В гордом одиночестве мы и пёрли вдоль по улице. Справа дом, слева дом, кругом березы, в палисадниках розы цвет набирают, где кого искать — один Господь ведает. Еще немного и поля начнутся. У предпоследнего дома за крепким сплошным забором послышался чей-то невнятный голос, не раздумывая, я шагнул к воротам...
Эх, ну ладно кореша, они ни в школу, ни в детский сад не ходили, а меня ж дурака с первого класса хорошим манерам учили.

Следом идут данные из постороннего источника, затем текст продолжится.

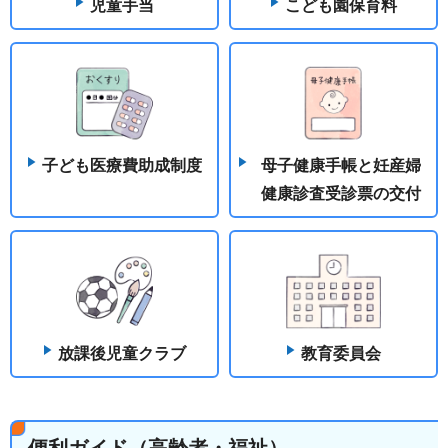
児童手当
こども園保育料
子ども医療費助成制度
母子健康手帳と妊産婦
健康診査受診票の交付
放課後児童クラブ
教育委員会
便利ガイド（高齢者・福祉）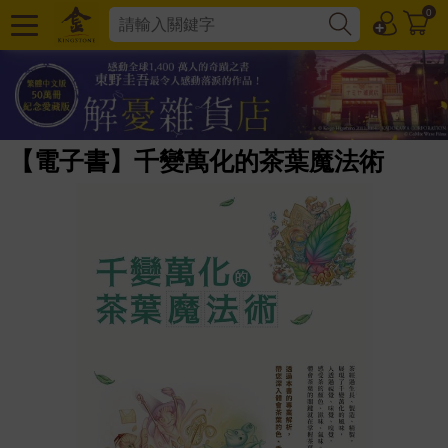
0
【電子書】千變萬化的茶葉魔法術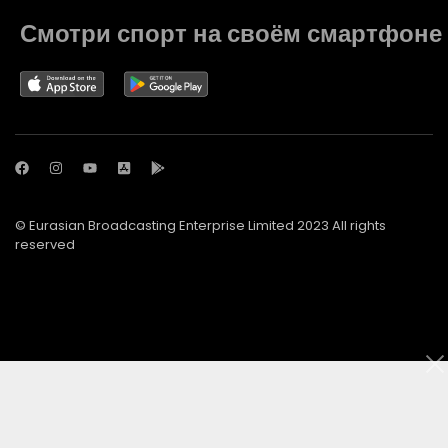
Смотри спорт на своём смартфоне
© Eurasian Broadcasting Enterprise Limited 2023 All rights
reserved
© Adjara.com LLC 2023 All rights reserved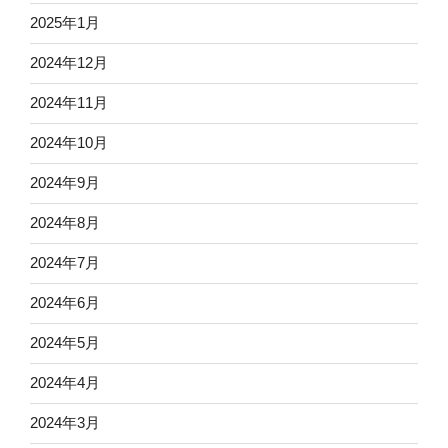
2025年1月
2024年12月
2024年11月
2024年10月
2024年9月
2024年8月
2024年7月
2024年6月
2024年5月
2024年4月
2024年3月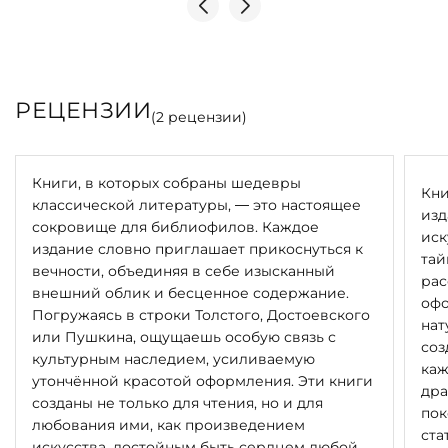
из натуральной кожи.
Форзац из дизайнерской бумаги Malmero с тиснением
орнамента золотой фольгой.
6 бинтов на корешке, ручной обработки.
Каптал золотой из натуральной кожи.
РЕЦЕНЗИИ
Обрез блока - золото с торшонированием.
(
2
рецензии)
Тиснение блинтовое, золотой и цветной фольгой.
Ляссе.
Инкрустация кожаной вставкой с полноцветной
Книги, в которых собраны шедевры
Кни
печатью.
классической литературы, — это настоящее
изд
сокровище для библиофилов. Каждое
иск
издание словно приглашает прикоснуться к
тай
вечности, объединяя в себе изысканный
рас
внешний облик и бесценное содержание.
офо
Погружаясь в строки Толстого, Достоевского
нат
или Пушкина, ощущаешь особую связь с
соз
культурным наследием, усиливаемую
каж
утончённой красотой оформления. Эти книги
дра
созданы не только для чтения, но и для
пок
любования ими, как произведением
ста
искусства, достойным быть сердцем любой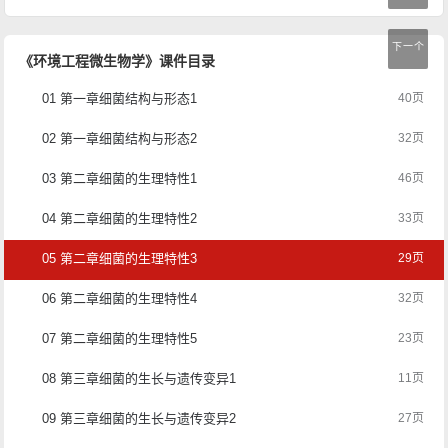
下一个
《环境工程微生物学》课件目录
01 第一章细菌结构与形态1
40页
02 第一章细菌结构与形态2
32页
03 第二章细菌的生理特性1
46页
04 第二章细菌的生理特性2
33页
05 第二章细菌的生理特性3
29页
06 第二章细菌的生理特性4
32页
07 第二章细菌的生理特性5
23页
08 第三章细菌的生长与遗传变异1
11页
09 第三章细菌的生长与遗传变异2
27页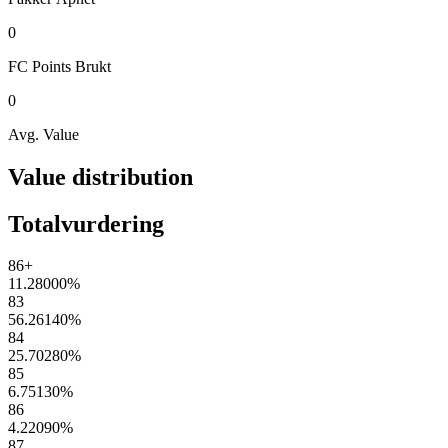
0
FC Points
Brukt
0
Avg. Value
Value distribution
Totalvurdering
86+
11.28000
%
83
56.26140
%
84
25.70280
%
85
6.75130
%
86
4.22090
%
87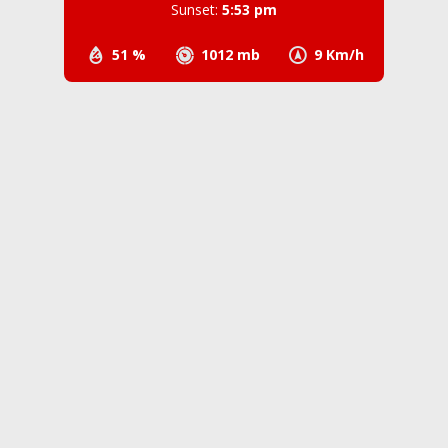
Sunset:
5:53 pm
51 %
1012 mb
9 Km/h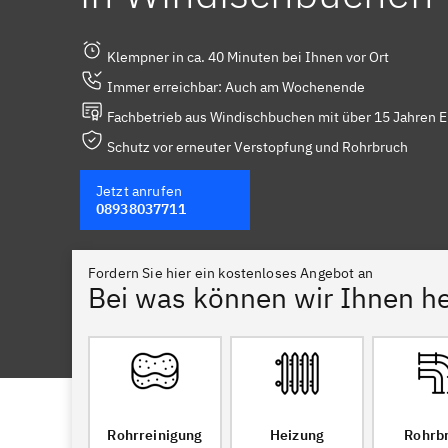
Klempner in ca. 40 Minuten bei Ihnen vor Ort
Immer erreichbar: Auch am Wochenende
Fachbetrieb aus Windischbuchen mit über 15 Jahren E
Schutz vor erneuter Verstopfung und Rohrbruch
Jetzt anrufen
08938037711
Fordern Sie hier ein kostenloses Angebot an
Bei was können wir Ihnen he
Rohrreinigung
Heizung
Rohrb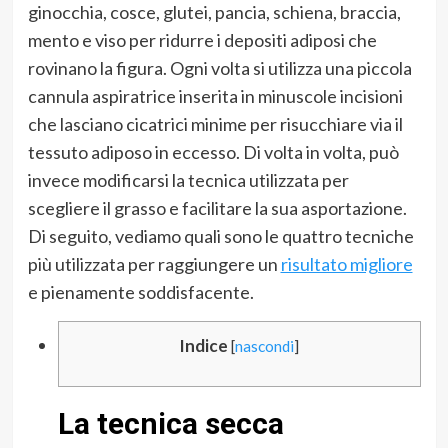
ginocchia, cosce, glutei, pancia, schiena, braccia,
mento e viso per ridurre i depositi adiposi che
rovinano la figura. Ogni volta si utilizza una piccola
cannula aspiratrice inserita in minuscole incisioni
che lasciano cicatrici minime per risucchiare via il
tessuto adiposo in eccesso. Di volta in volta, può
invece modificarsi la tecnica utilizzata per
scegliere il grasso e facilitare la sua asportazione.
Di seguito, vediamo quali sono le quattro tecniche
più utilizzata per raggiungere un
risultato migliore
e pienamente soddisfacente.
Indice
[
nascondi
]
La tecnica secca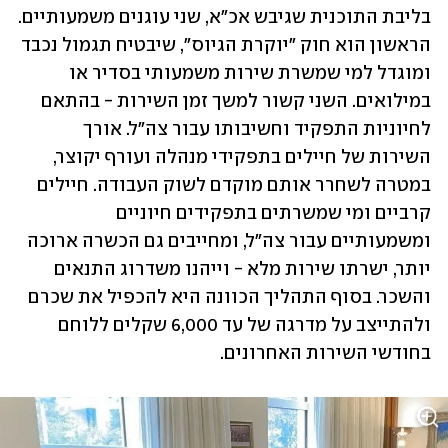
בליבת התוכנית שגיבש אכ"א, שני עוגנים משמעותיים. 
הראשון הוא חוק "יוקרת הגיוס", שיבטיח תגמול נכבד 
ומוגדל למי שמשרת שירות משמעותי בסדיר או 
במילואים. השני קשור למשך זמן השירות - בהתאם 
לחיוניות התפקיד וחשיבותו עבור צה"ל. אורך 
השירות של חיילים בתפקידי מנהלה ועורף יקוצר, 
במטרה לשחרר אותם מוקדם לשוק העבודה. חיילים 
קרביים ומי שמשרתים בתפקידים חיוניים 
ומשמעותיים עבור צה"ל, ומחייבים גם הכשרה ארוכה 
יותר, ישרתו שירות מלא - וייהנו משדרוג התנאים 
והשכר. בסוף התהליך הכוונה היא להכפיל את שכרם 
ולהתייצב על מדרגה של עד 6,000 שקלים ללוחם 
בחודשי השירות האחרונים. 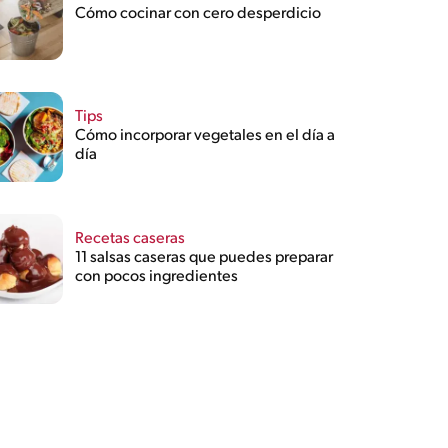
Cómo cocinar con cero desperdicio
Tips
Cómo incorporar vegetales en el día a
día
Recetas caseras
11 salsas caseras que puedes preparar
con pocos ingredientes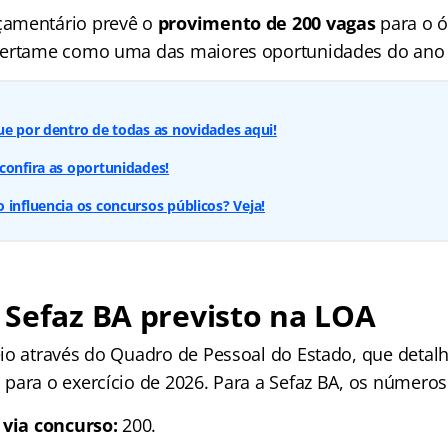
amentário prevê o
provimento de 200 vagas
para o ó
certame como uma das maiores oportunidades do ano 
ue por dentro de todas as novidades aqui!
confira as oportunidades!
 influencia os concursos públicos? Veja!
Sefaz BA previsto na LOA
io através do Quadro de Pessoal do Estado, que detalh
para o exercício de 2026. Para a Sefaz BA, os números 
 via concurso:
200.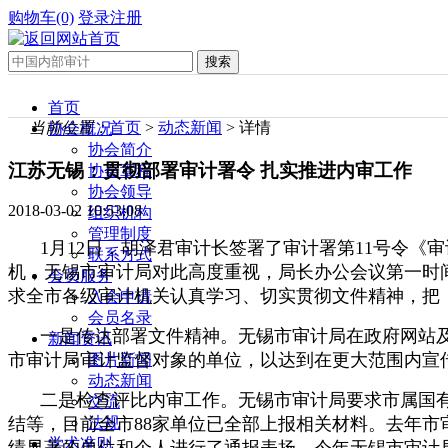
购物车(0)
登录
注册
首页
当前位置：
首页
>
动态新闻
> 详情
协会概况
协会简介
江苏无锡：贯彻部署审计署令 扎实推进内审工作
协会章程
协会领导
2018-03-02 10:53:08
组织机构
管理制度
1月12日，胡泽君审计长签署了审计署第11号令
联系方式
机，无锡市审计局对此高度重视，局长办公会议第一时
会员服务
求全市各级审计机关认真学习、切实贯彻文件精神，把
入会申请
会员名录
一是传达部署文件精神。无锡市审计局在政府网站及
新闻资讯
市审计局审计监督对象的单位，以达到在更大范围内宣
图片新闻
动态新闻
二是检查评比内审工作。无锡市审计局要求市属国有
交流
法规
结等，目前全市88家单位已全部上报相关材料。去年市
学术准则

Заходишь в чужой дом — стучись. И ведь была такая мысль, честно, да рука не поднялась, звонка нет, а кулак сшибать не охота. Вошел во двор, шажок сделал и замер. Я не трус, просто сразу понял — дело кончиться жопой, причем не абстрактной, а моей личной.
На траве, в пяти метрах от крыльца, лежит огромный пес. Он не суетился, как обычные дворовые шавки, он даже поднялся с ленцой, прекрасно понимая — я весь его, от кончиков волос, до последнего хрящика. Выпуклые глаза на крокодильей морде налились кровью. Пасть кривится в плотоядной улыбке, меж клыков в палец толщиной вывалился коричневый язык, мутная слюна обильным дождем оросила землю. Псина, еще не кусив, уже начала меня переваривать. Я постарался потерять сознание, без чувств оно как-то легче в закуску превращаться. Эх, если б окаменеть, пусть эта тварь зубы ломает.
— Пахан, ты чего? — заглянул в ограду Евсей.
Пес и Фраер увидели друг друга одновременно и так же вместе подали голос, в страшном рыке я различил только одну фразу: "...твою мать...", но так и не понял из чьей глотки она вырвался. Евсей понял сразу — философские дискуссии с псом-людоедом ни его конек. Фраер рванул назад, пес бросился следом, я, охваченный ужасом, прикинулся столбиком. Прошла целая вечность, а может и больше, прежде, чем раздался чей-то веселый голос:
— Да вы не бойтесь, он щенок еще, играется просто.
Я скосил глаза — на крыльце молодая женщина. На симпатичном личике веснушки подгорают от смеха. Она сложила ладошки рупором и крикнула:
— Тузик! Ко мне! Ко мне!
Тотчас в ограду ворвался пес. Ураганом пронесся мимо и домашним ковриком распластался у ног хозяйки, куцый хвост мельтешит вентилятором.
— Какой же это Тузик, — выдохнул я, — это целый Туз, причем козырный, корову загрызет и не подавится.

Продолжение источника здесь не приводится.